● **Records from a data source**:
════════════════

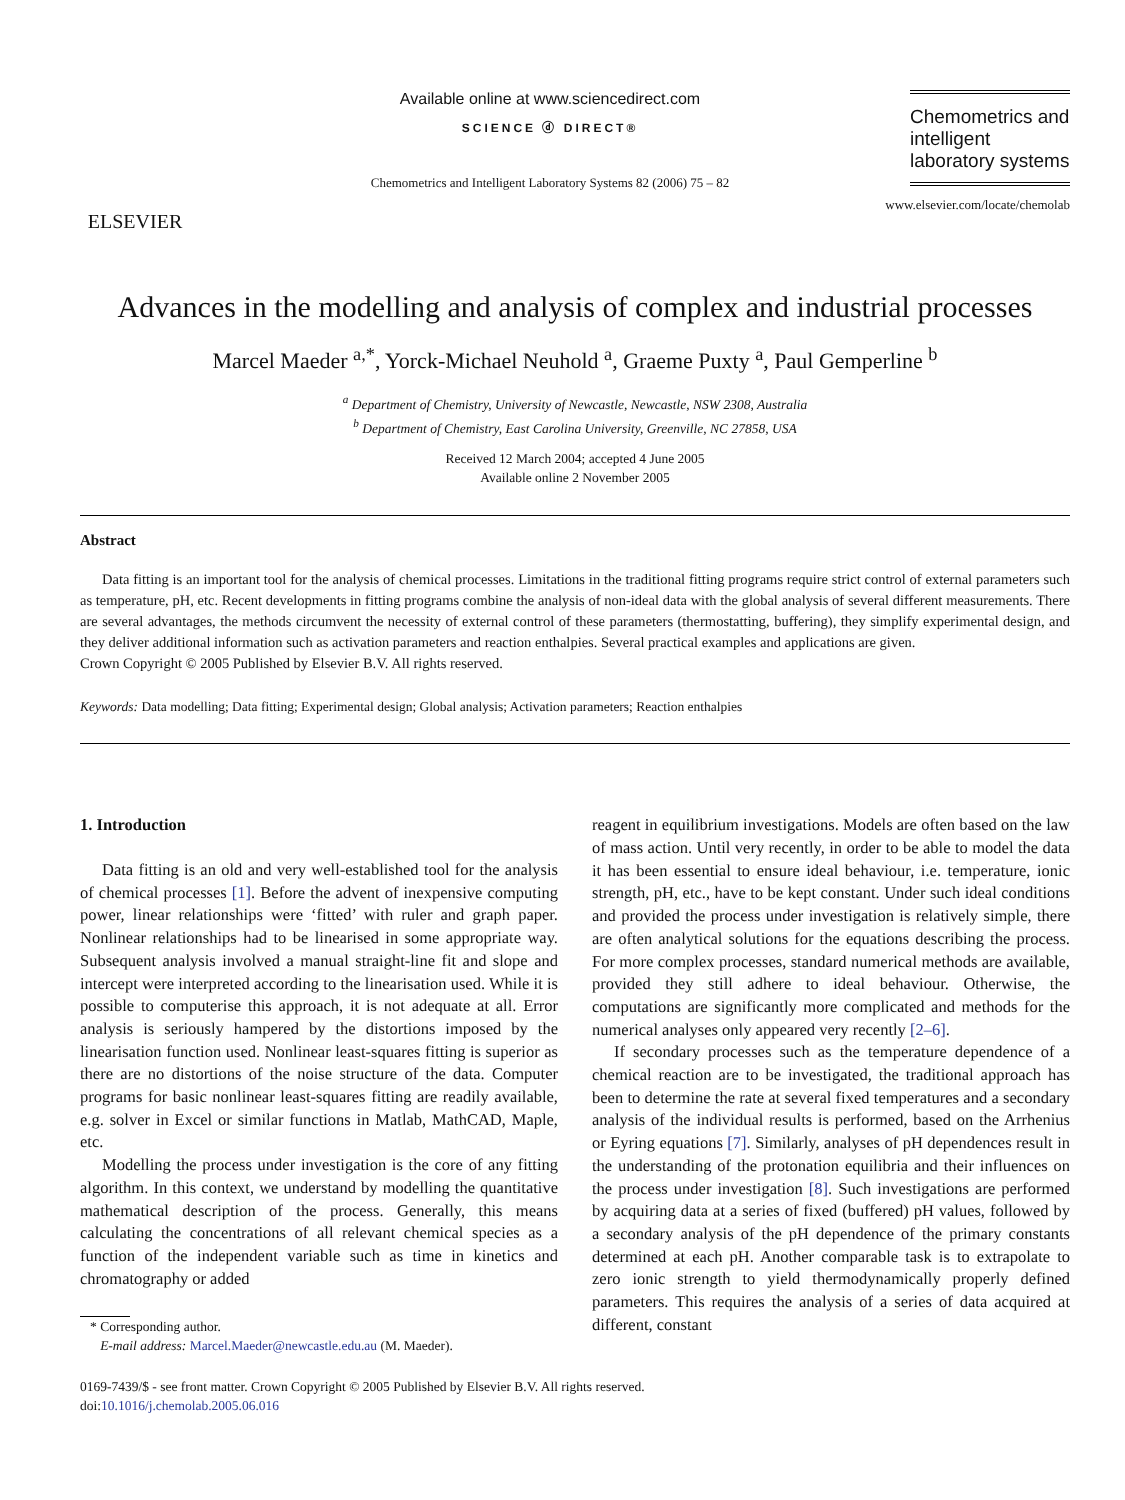ELSEVIER
Available online at www.sciencedirect.com
SCIENCE ⓓ DIRECT®
Chemometrics and Intelligent Laboratory Systems 82 (2006) 75 – 82
Chemometrics and intelligent laboratory systems
www.elsevier.com/locate/chemolab
Advances in the modelling and analysis of complex and industrial processes
Marcel Maeder <sup>a,*</sup>, Yorck-Michael Neuhold <sup>a</sup>, Graeme Puxty <sup>a</sup>, Paul Gemperline <sup>b</sup>
<sup>a</sup> Department of Chemistry, University of Newcastle, Newcastle, NSW 2308, Australia
<sup>b</sup> Department of Chemistry, East Carolina University, Greenville, NC 27858, USA
Received 12 March 2004; accepted 4 June 2005
Available online 2 November 2005
Abstract
Data fitting is an important tool for the analysis of chemical processes. Limitations in the traditional fitting programs require strict control of external parameters such as temperature, pH, etc. Recent developments in fitting programs combine the analysis of non-ideal data with the global analysis of several different measurements. There are several advantages, the methods circumvent the necessity of external control of these parameters (thermostatting, buffering), they simplify experimental design, and they deliver additional information such as activation parameters and reaction enthalpies. Several practical examples and applications are given.
Crown Copyright © 2005 Published by Elsevier B.V. All rights reserved.
Keywords: Data modelling; Data fitting; Experimental design; Global analysis; Activation parameters; Reaction enthalpies
1. Introduction
Data fitting is an old and very well-established tool for the analysis of chemical processes [1]. Before the advent of inexpensive computing power, linear relationships were ‘fitted’ with ruler and graph paper. Nonlinear relationships had to be linearised in some appropriate way. Subsequent analysis involved a manual straight-line fit and slope and intercept were interpreted according to the linearisation used. While it is possible to computerise this approach, it is not adequate at all. Error analysis is seriously hampered by the distortions imposed by the linearisation function used. Nonlinear least-squares fitting is superior as there are no distortions of the noise structure of the data. Computer programs for basic nonlinear least-squares fitting are readily available, e.g. solver in Excel or similar functions in Matlab, MathCAD, Maple, etc.
Modelling the process under investigation is the core of any fitting algorithm. In this context, we understand by modelling the quantitative mathematical description of the process. Generally, this means calculating the concentrations of all relevant chemical species as a function of the independent variable such as time in kinetics and chromatography or added
* Corresponding author.
E-mail address: Marcel.Maeder@newcastle.edu.au (M. Maeder).
reagent in equilibrium investigations. Models are often based on the law of mass action. Until very recently, in order to be able to model the data it has been essential to ensure ideal behaviour, i.e. temperature, ionic strength, pH, etc., have to be kept constant. Under such ideal conditions and provided the process under investigation is relatively simple, there are often analytical solutions for the equations describing the process. For more complex processes, standard numerical methods are available, provided they still adhere to ideal behaviour. Otherwise, the computations are significantly more complicated and methods for the numerical analyses only appeared very recently [2–6].
If secondary processes such as the temperature dependence of a chemical reaction are to be investigated, the traditional approach has been to determine the rate at several fixed temperatures and a secondary analysis of the individual results is performed, based on the Arrhenius or Eyring equations [7]. Similarly, analyses of pH dependences result in the understanding of the protonation equilibria and their influences on the process under investigation [8]. Such investigations are performed by acquiring data at a series of fixed (buffered) pH values, followed by a secondary analysis of the pH dependence of the primary constants determined at each pH. Another comparable task is to extrapolate to zero ionic strength to yield thermodynamically properly defined parameters. This requires the analysis of a series of data acquired at different, constant
0169-7439/$ - see front matter. Crown Copyright © 2005 Published by Elsevier B.V. All rights reserved.
doi:10.1016/j.chemolab.2005.06.016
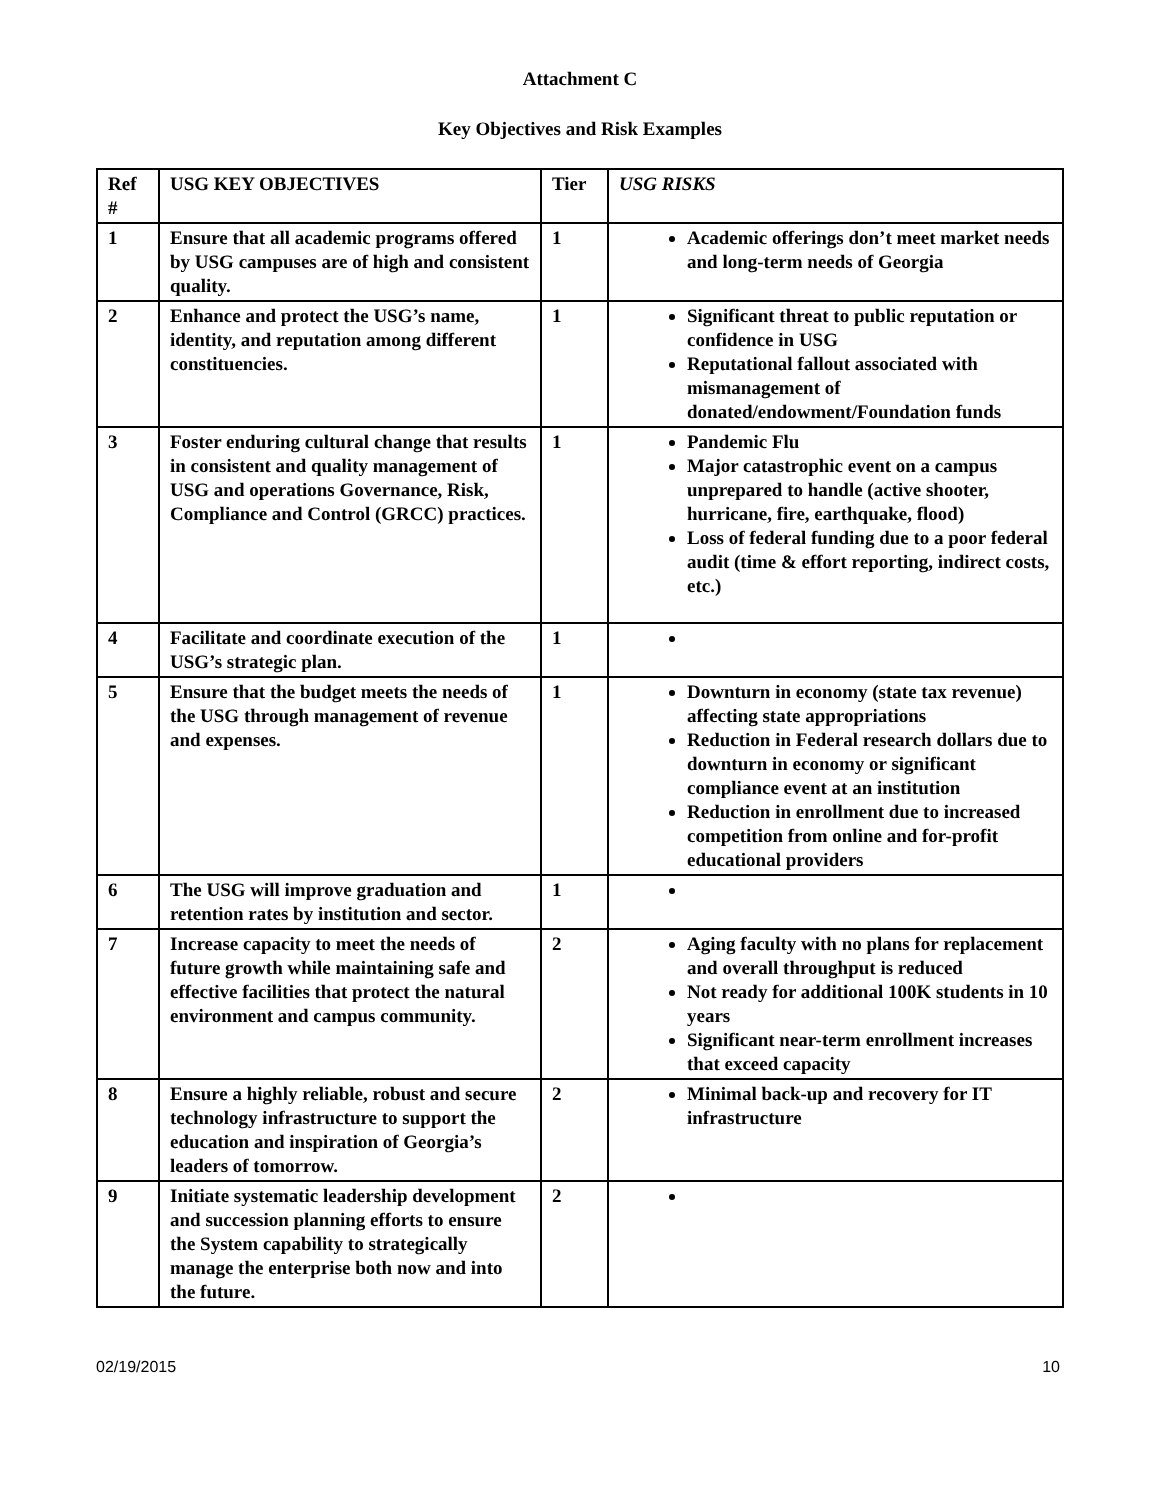Attachment C
Key Objectives and Risk Examples
| Ref # | USG KEY OBJECTIVES | Tier | USG RISKS |
| --- | --- | --- | --- |
| 1 | Ensure that all academic programs offered by USG campuses are of high and consistent quality. | 1 | Academic offerings don’t meet market needs and long-term needs of Georgia |
| 2 | Enhance and protect the USG’s name, identity, and reputation among different constituencies. | 1 | Significant threat to public reputation or confidence in USG Reputational fallout associated with mismanagement of donated/endowment/Foundation funds |
| 3 | Foster enduring cultural change that results in consistent and quality management of USG and operations Governance, Risk, Compliance and Control (GRCC) practices. | 1 | Pandemic Flu Major catastrophic event on a campus unprepared to handle (active shooter, hurricane, fire, earthquake, flood) Loss of federal funding due to a poor federal audit (time & effort reporting, indirect costs, etc.) |
| 4 | Facilitate and coordinate execution of the USG’s strategic plan. | 1 | |
| 5 | Ensure that the budget meets the needs of the USG through management of revenue and expenses. | 1 | Downturn in economy (state tax revenue) affecting state appropriations Reduction in Federal research dollars due to downturn in economy or significant compliance event at an institution Reduction in enrollment due to increased competition from online and for-profit educational providers |
| 6 | The USG will improve graduation and retention rates by institution and sector. | 1 | |
| 7 | Increase capacity to meet the needs of future growth while maintaining safe and effective facilities that protect the natural environment and campus community. | 2 | Aging faculty with no plans for replacement and overall throughput is reduced Not ready for additional 100K students in 10 years Significant near-term enrollment increases that exceed capacity |
| 8 | Ensure a highly reliable, robust and secure technology infrastructure to support the education and inspiration of Georgia’s leaders of tomorrow. | 2 | Minimal back-up and recovery for IT infrastructure |
| 9 | Initiate systematic leadership development and succession planning efforts to ensure the System capability to strategically manage the enterprise both now and into the future. | 2 | |
02/19/2015 10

════════════════

● **What to work on**: Across the records above, count the lines holding "consistent" and reply with that number alone.

● **Task output**: 2